The story of the Christian martyrs is truly a story of weakness and of victory. “It is precisely in conditions of great weakness that these Christians have demonstrated a particular strength of spiritual and moral character. They have renounced neither their faith nor their convictions, in the service of others or in that of the Church, in order to safeguard their own life and insure their survival. They have manifested a great strength, even in conditions of extreme weakness and great risk. This is a reality of the history of Christianity. It is on this reality that the Christian of the 21st century is called to reflect; and also to garner what this ‘strength’ of Christianity is”.

In summary, the reflection on martyrdom has meaning to the extent in which one lets oneself be illuminated by the mystery of the dead and risen Christ. The memory of the martyrs for the Church is not a “book of heros” but the story of many Christian existences lived in faith, cut down by violence, illuminated by theological hope.
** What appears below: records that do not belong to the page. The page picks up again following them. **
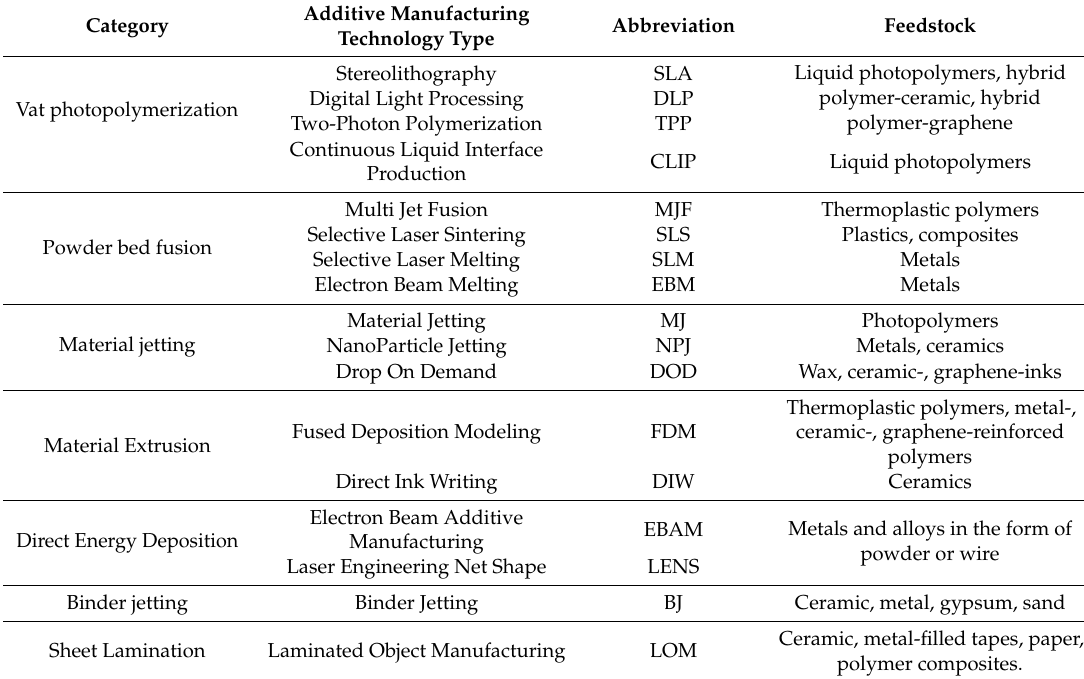
Table 1. Groups of additive manufacturing technologies by the International Organization for Standardization (ISO) / American Society for Testing Materials (ASTM)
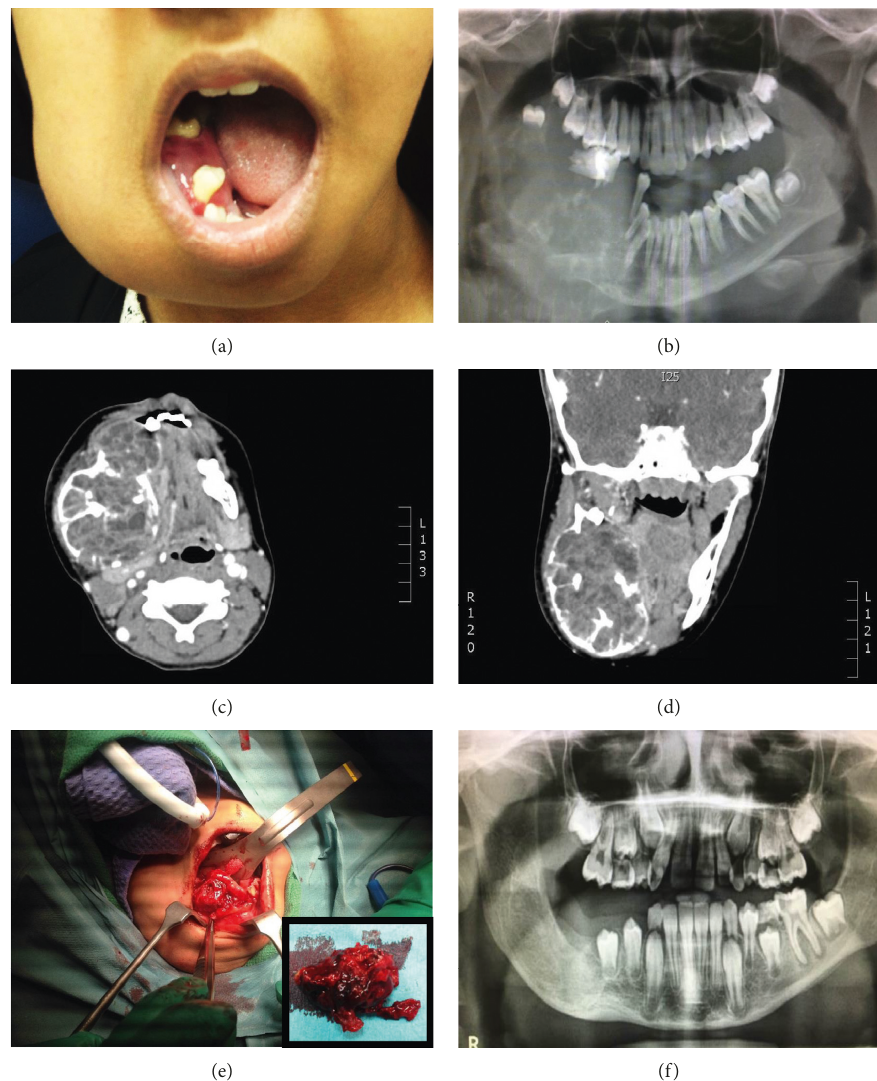
Figure 1: (a) A 12-year-old girl with right mandibular and neck mass displacing teeth all the way. (b) Panorex view that shows massive destruction of half of her mandible with extension into condyle, neck, and medial of right of mandible. (c) Axial and (d) coronal CTscan of neck and soft tissue that shows multiple septations along with wall enhancement within the lesion. (e) Large soft tissue tumor was visible intraoperatively. Gross examination of large hemorrhagic soft tissue mass measures 6 × 6 × 3cm (inset). (f) Postoperative panorex view of the patient which shows complete healing of her bony defect with significant resolution in her unique facial deformity that resembles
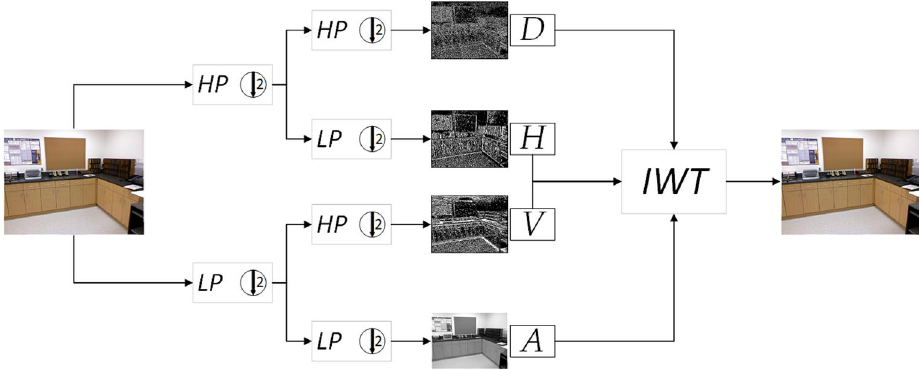
Figure 2. Discrete wavelet transform (DWT) and inverse wavelet inverse transform (IWT).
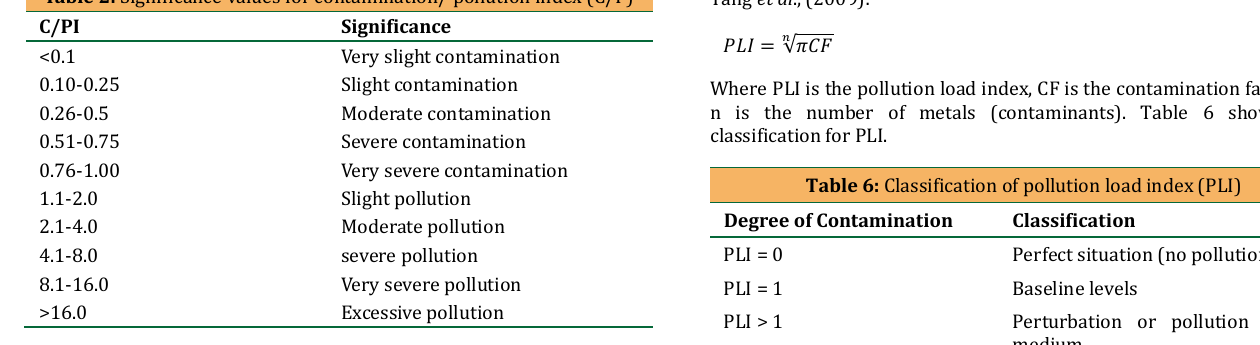
Table 2: Significance values for contamination/ pollution index (C/P)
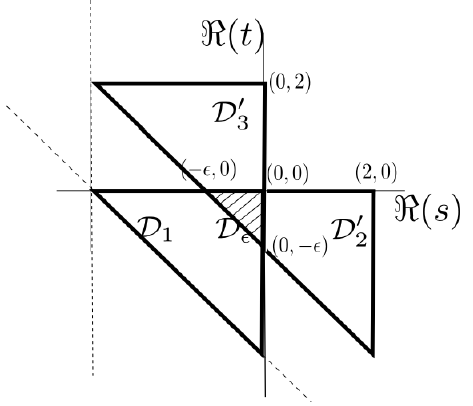
Figure 6 . The regularized domains. The common domain of size (cid:15) is depicted as the shaded region. multi-trace operators. While the multi-trace pieces are in general subleading, they can a(cid:11)ect the free-(cid:12)eld four-point function if the four weights are su(cid:14)ciently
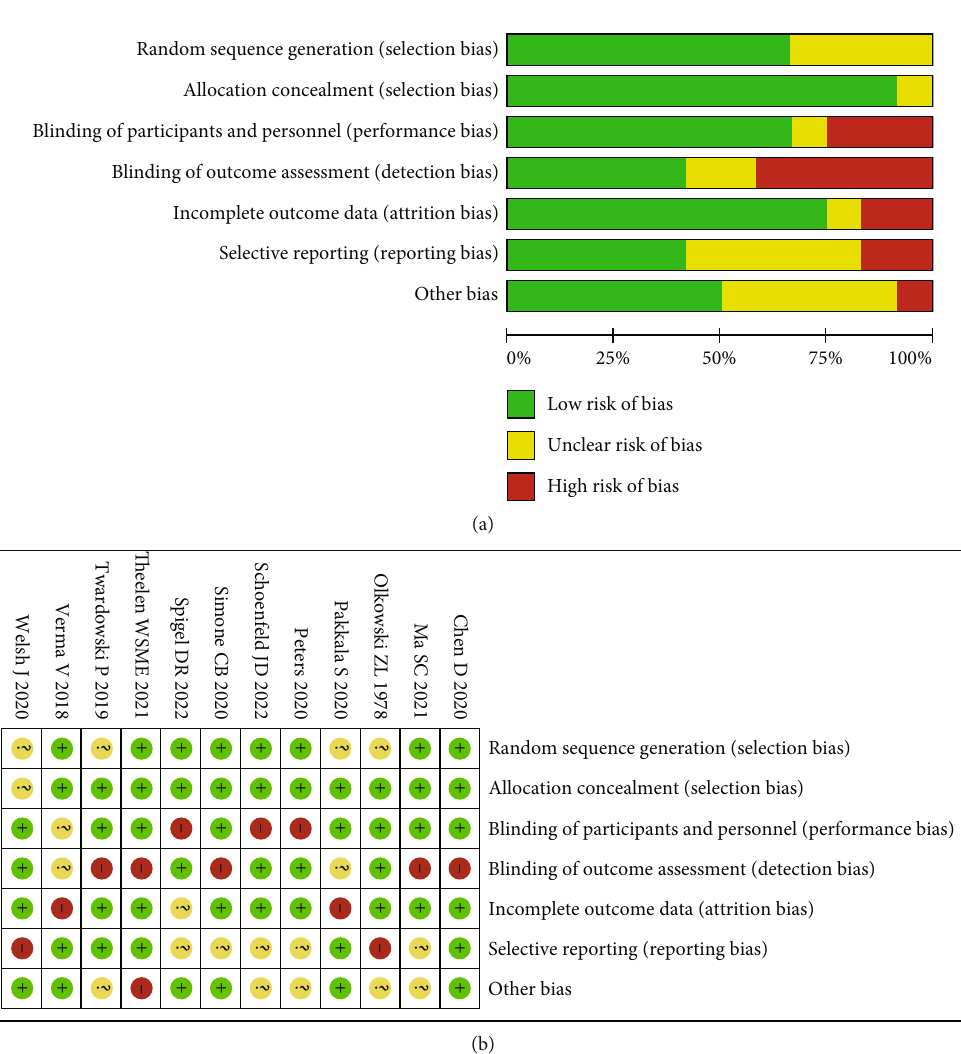
speci fi c tumor antigen, and tumor cells are speci fi cally iden- ti fi ed and killed back in vitro [27 – 30]. T cells are a T cell that is not MHC limiting and is a class of immune cells recently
The testimony, with which Riccardi concludes the introduction to his volume “The History of Martyrdom”, is very evocative. It speaks of the priest André Jarlan, who fell in Chile in 1984 during a shootout by the police in a lower class quarter of Santiago: “He was found with his head leaning on the Bible which he had been reading, open at Psalm 130: ‘Out of the depths I call to you, Lord, hear my cry...’. André Jarlan had exposed his life to risk, sharing the grave situation of tension which existed in the district where he lived. One of his last letters well illustrates the idea that the Christian has of life itself, a life which leads towards martyrdom: ‘those who bring life are those who offer their lives, not those who take it from others’, he had written. ‘For us the resurrection is not a myth but a true reality. This event, which we celebrate in every Eucharist, confirms for us that it is worthwhile to give one’s life for others and commits us to do so’”.